- _Exercise description_:
Every line below is to be given again precisely; images are to be left out.

━━━ Material supplied ━━━

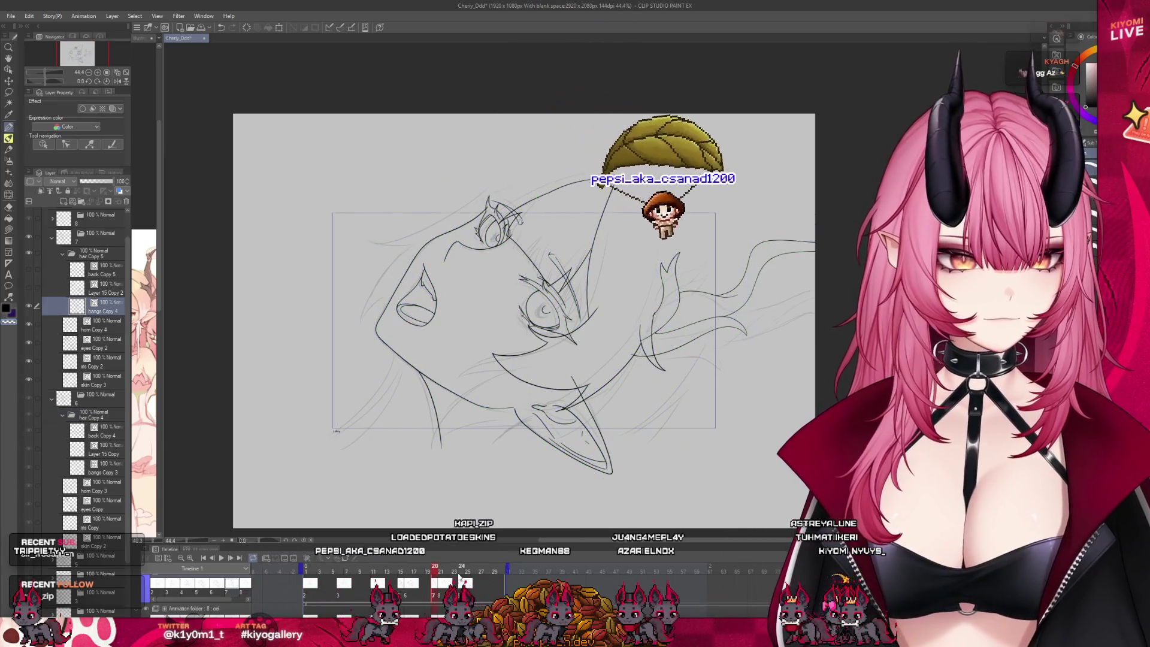
pyautogui.click(422, 570)
pyautogui.click(435, 570)
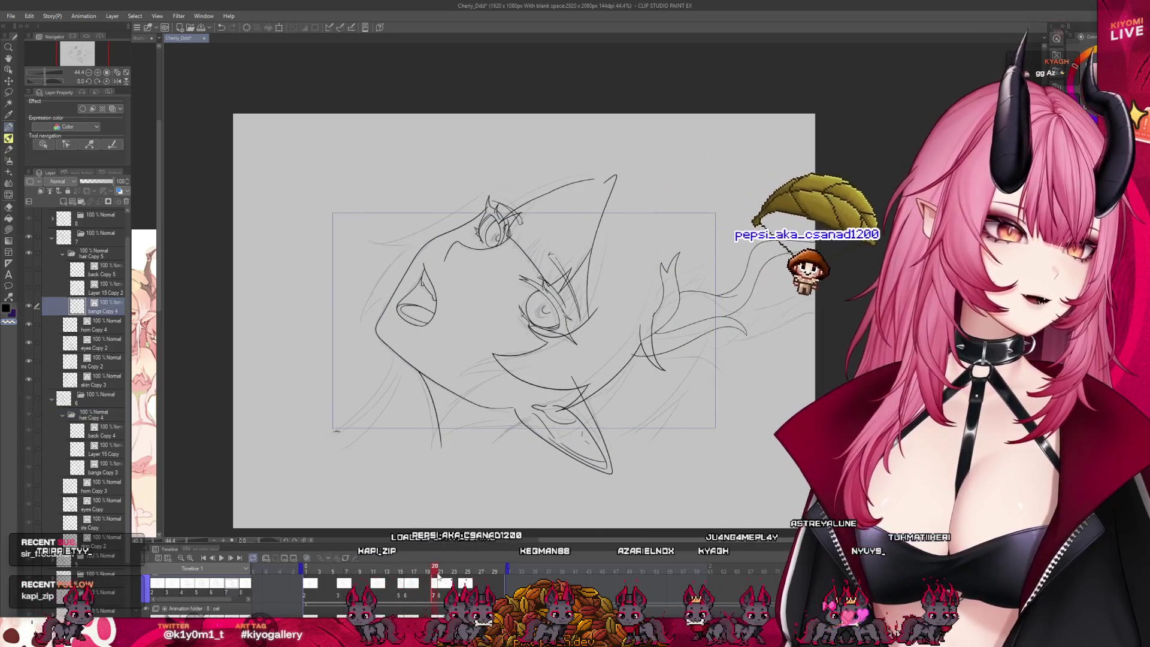
pyautogui.scroll(2, 568, 366)
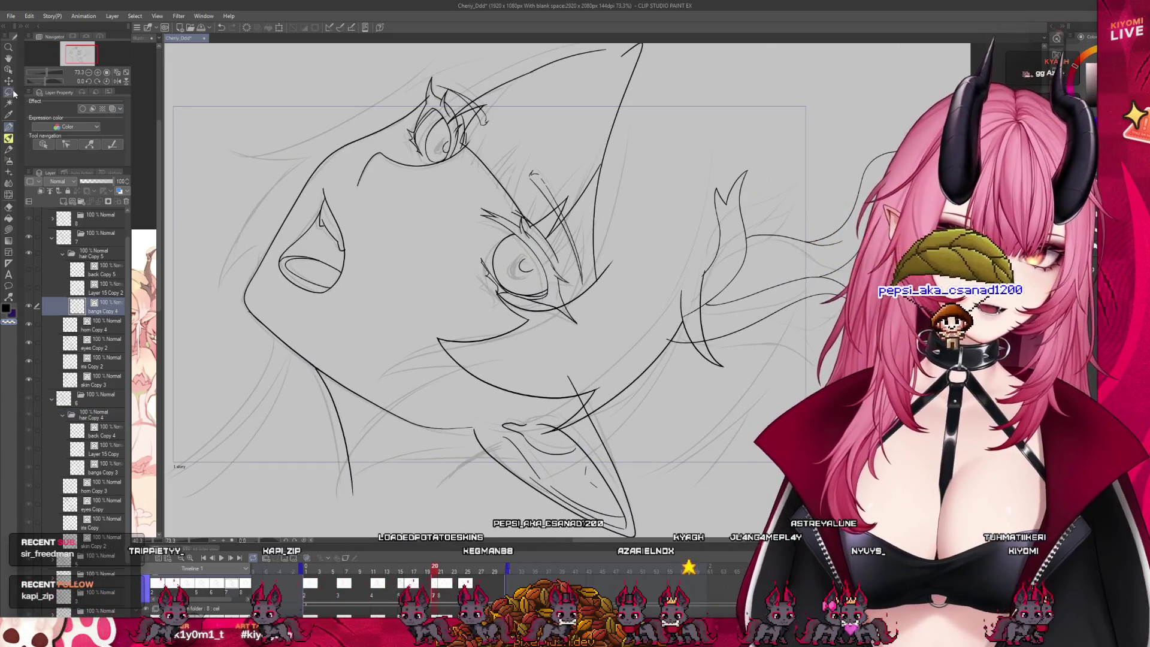
pyautogui.press('m')
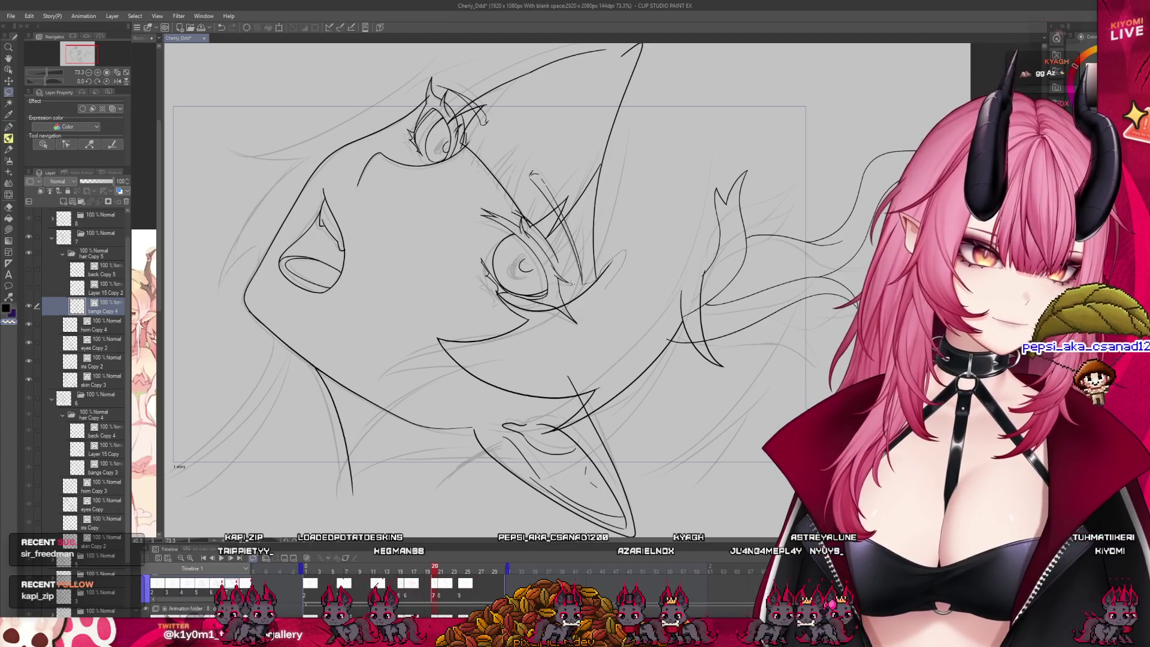
pyautogui.moveTo(458, 294)
pyautogui.mouseDown()
pyautogui.moveTo(428, 401)
pyautogui.moveTo(546, 446)
pyautogui.moveTo(658, 382)
pyautogui.moveTo(635, 257)
pyautogui.mouseUp()
# Skew the selected lower face lines down and right, then compare with frame 2.
pyautogui.press('ctrl+t')
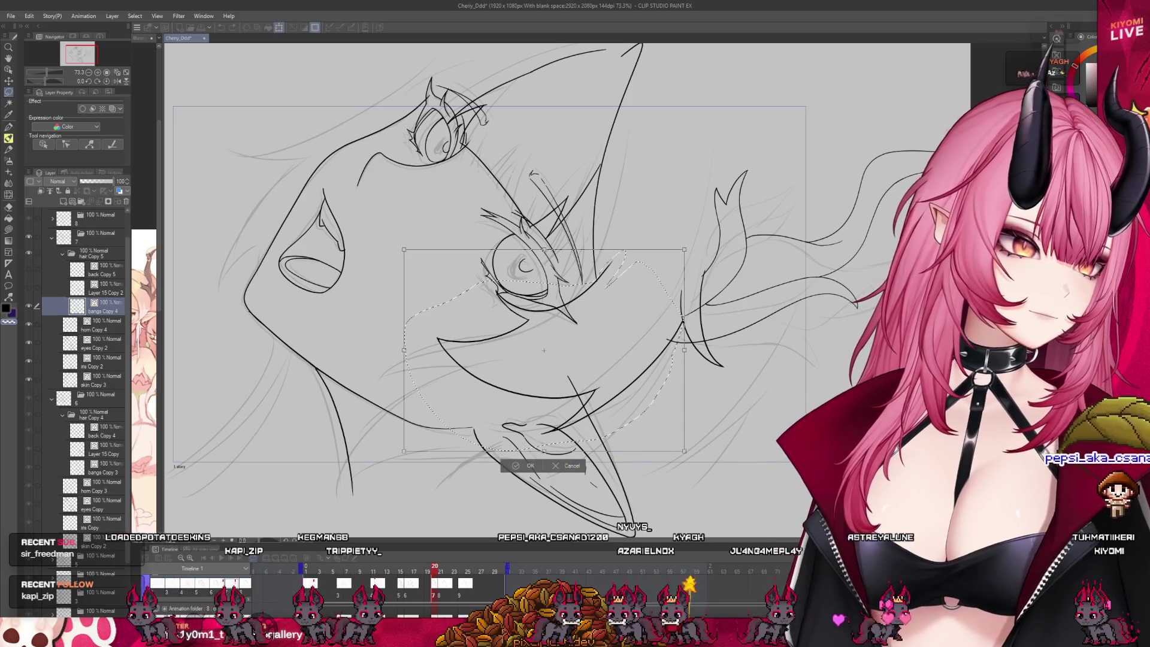
pyautogui.moveTo(404, 350); pyautogui.dragTo(409, 375)
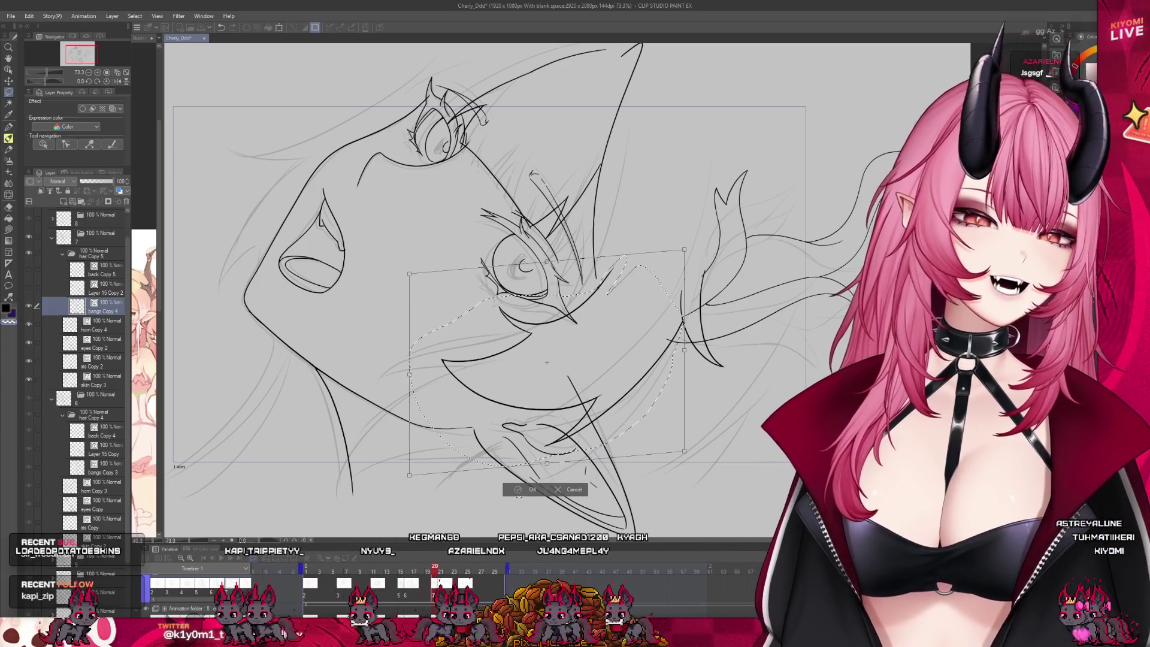
pyautogui.click(529, 490)
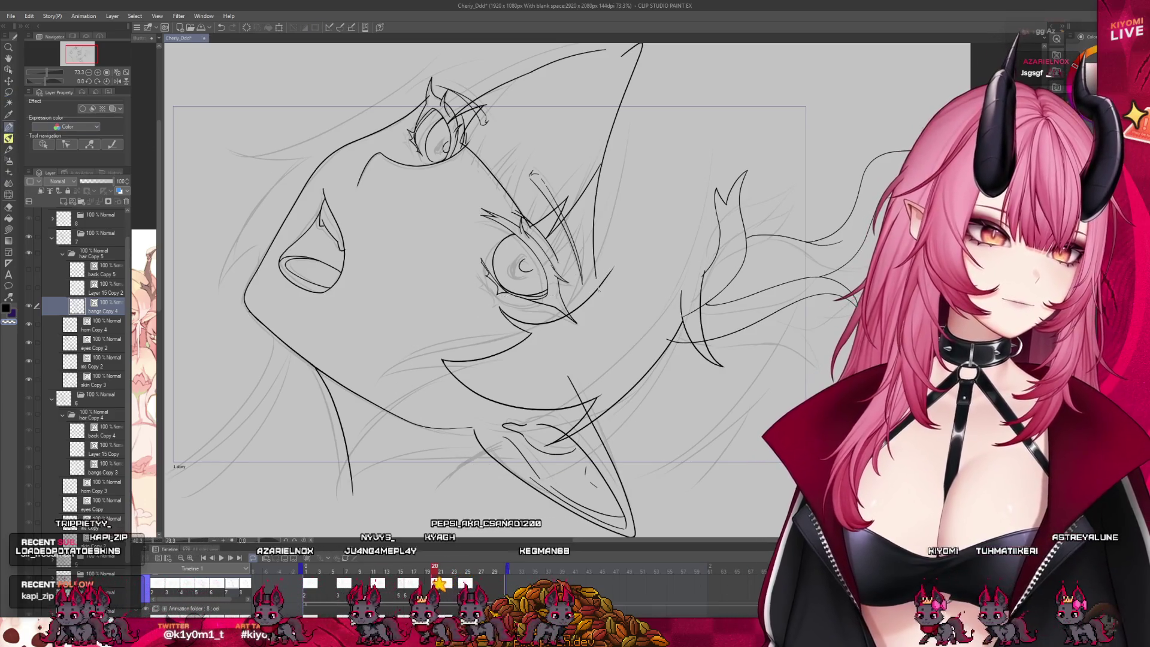
pyautogui.click(410, 599)
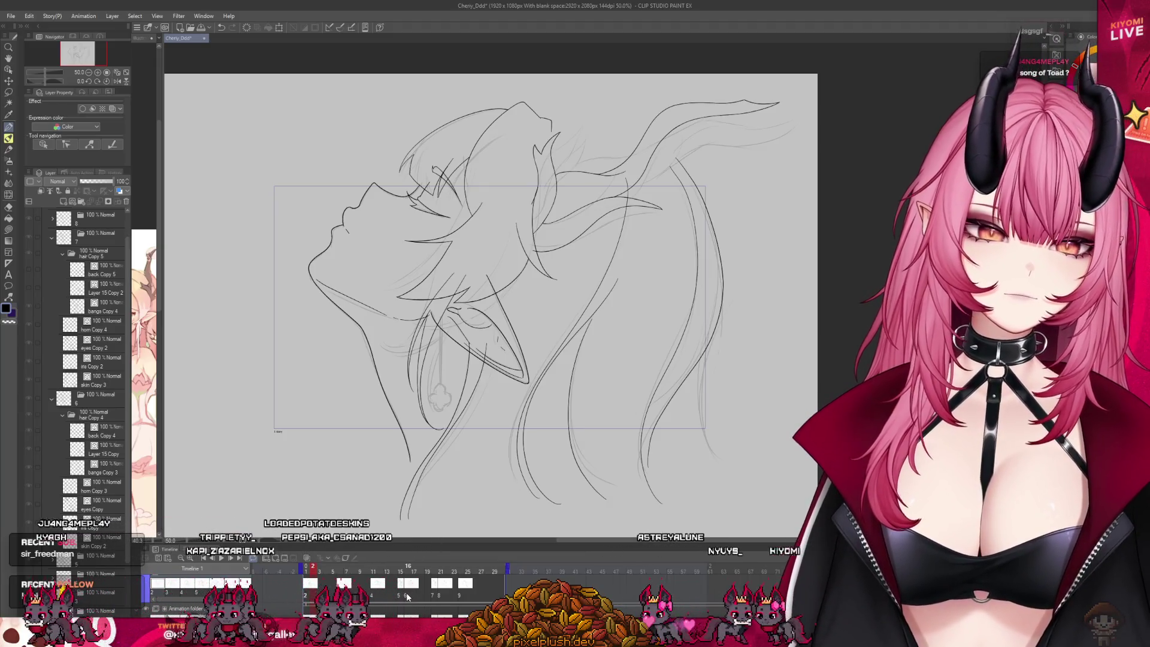
pyautogui.click(434, 593)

━━━

- _Response for this exercise_:
pyautogui.click(422, 570)
pyautogui.click(435, 570)
pyautogui.scroll(2, 568, 366)
pyautogui.press('m')
pyautogui.moveTo(458, 294)
pyautogui.mouseDown()
pyautogui.moveTo(428, 401)
pyautogui.moveTo(546, 446)
pyautogui.moveTo(658, 382)
pyautogui.moveTo(635, 257)
pyautogui.mouseUp()
# Skew the selected lower face lines down and right, then compare with frame 2.
pyautogui.press('ctrl+t')
pyautogui.moveTo(404, 350); pyautogui.dragTo(409, 375)
pyautogui.click(529, 490)
pyautogui.click(410, 599)
pyautogui.click(434, 593)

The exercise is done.